[EM] Re: [Fwd: Election-methods digest, Vol 1 #520 - 13 msgs]

Markus Schulze markus.schulze at alumni.tu-berlin.de
Sun Feb 29 04:04:01 PST 2004


Hallo,

my favorite formulation of Arrow's Theorem is Pattanaik and Peleg's
formulation (Prasanta K. Pattanaik, Bezalel Peleg, "Distribution of
Power Under Stochastic Social Choice Rules," Econometrica, vol. 54,
p. 909-921, 1986). In their formulation, this theorem says that
there is no rank method that is non-dictatorial and satisfies Pareto
and regularity. "Regularity" says that adding candidate Z should
not increase the probability that candidate A (with A <> Z) is
elected.

Ken Johnson wrote (29 Feb 2004):
> I wish someone would put this issue to rest once and for all: Is CR
> (or Approval) an "ideal" voting method according to Arrow's criteria
> or is it not? If it is, then the "Arrow proved ..." assertion is
> patently false and should be recognized as such.
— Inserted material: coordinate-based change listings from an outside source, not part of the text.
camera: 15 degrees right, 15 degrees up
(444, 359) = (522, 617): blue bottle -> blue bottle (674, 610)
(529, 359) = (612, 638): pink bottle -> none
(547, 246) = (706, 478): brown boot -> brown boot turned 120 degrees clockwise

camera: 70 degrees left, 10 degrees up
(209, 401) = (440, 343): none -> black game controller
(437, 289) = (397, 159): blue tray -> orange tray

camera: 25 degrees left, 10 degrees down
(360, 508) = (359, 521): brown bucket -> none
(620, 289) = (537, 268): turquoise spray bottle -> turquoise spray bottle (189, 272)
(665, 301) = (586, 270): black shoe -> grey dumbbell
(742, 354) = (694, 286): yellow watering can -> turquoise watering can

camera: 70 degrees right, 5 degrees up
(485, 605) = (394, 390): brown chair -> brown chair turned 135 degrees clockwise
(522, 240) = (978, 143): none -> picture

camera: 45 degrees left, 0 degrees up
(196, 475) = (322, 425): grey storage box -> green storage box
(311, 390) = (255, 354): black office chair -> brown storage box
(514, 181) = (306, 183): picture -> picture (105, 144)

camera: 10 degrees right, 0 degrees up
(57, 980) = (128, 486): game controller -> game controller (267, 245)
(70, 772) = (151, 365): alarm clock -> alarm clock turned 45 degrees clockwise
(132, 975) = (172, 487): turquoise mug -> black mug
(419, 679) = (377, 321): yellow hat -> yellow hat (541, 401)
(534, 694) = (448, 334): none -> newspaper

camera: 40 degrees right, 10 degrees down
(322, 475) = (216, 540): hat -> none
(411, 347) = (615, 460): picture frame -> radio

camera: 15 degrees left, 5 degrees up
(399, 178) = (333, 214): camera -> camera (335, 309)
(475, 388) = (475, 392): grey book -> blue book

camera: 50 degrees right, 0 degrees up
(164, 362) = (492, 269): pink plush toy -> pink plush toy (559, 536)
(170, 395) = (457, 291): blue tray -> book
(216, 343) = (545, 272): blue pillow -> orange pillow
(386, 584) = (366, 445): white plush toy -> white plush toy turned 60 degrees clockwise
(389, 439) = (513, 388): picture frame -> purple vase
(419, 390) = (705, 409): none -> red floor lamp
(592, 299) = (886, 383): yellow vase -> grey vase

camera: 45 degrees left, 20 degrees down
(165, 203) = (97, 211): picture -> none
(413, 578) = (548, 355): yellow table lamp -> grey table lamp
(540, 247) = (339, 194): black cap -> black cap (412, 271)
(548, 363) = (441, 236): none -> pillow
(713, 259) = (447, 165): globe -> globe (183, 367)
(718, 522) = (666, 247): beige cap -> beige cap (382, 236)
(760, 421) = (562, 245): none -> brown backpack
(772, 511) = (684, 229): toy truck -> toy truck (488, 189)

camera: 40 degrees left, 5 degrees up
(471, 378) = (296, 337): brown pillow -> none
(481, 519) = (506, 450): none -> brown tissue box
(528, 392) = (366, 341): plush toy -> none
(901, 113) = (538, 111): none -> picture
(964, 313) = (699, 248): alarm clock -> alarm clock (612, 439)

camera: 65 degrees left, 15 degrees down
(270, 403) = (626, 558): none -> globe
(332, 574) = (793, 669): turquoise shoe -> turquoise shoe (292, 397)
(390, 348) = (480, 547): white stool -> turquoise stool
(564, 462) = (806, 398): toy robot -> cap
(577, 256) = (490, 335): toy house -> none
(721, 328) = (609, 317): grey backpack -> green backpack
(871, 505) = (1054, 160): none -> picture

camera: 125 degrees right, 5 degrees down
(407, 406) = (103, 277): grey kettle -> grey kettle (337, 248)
Although Arrow
> limited his analysis to ranked preference methods, it certainly
> makes sense to ask the question in the broader context of CR and
> Approval, and I'd like to see some clarification on this issue.

There are many possible interpretations of Arrow's Theorem. A possible
interpretation is: Arrow restricts his considerations to paretian
non-dictatorial rank methods because he considers other election
methods to be quite unacceptable. The fact that Arrow's favorite
election method (the so-called "Arrow-Raynaud method"; Kenneth
Joseph Arrow, Herve Raynaud, "Social Choice and Multicriterion
Decision-Making", MIT Press, 1986) is a paretian non-dictatorial
rank method supports this interpretation.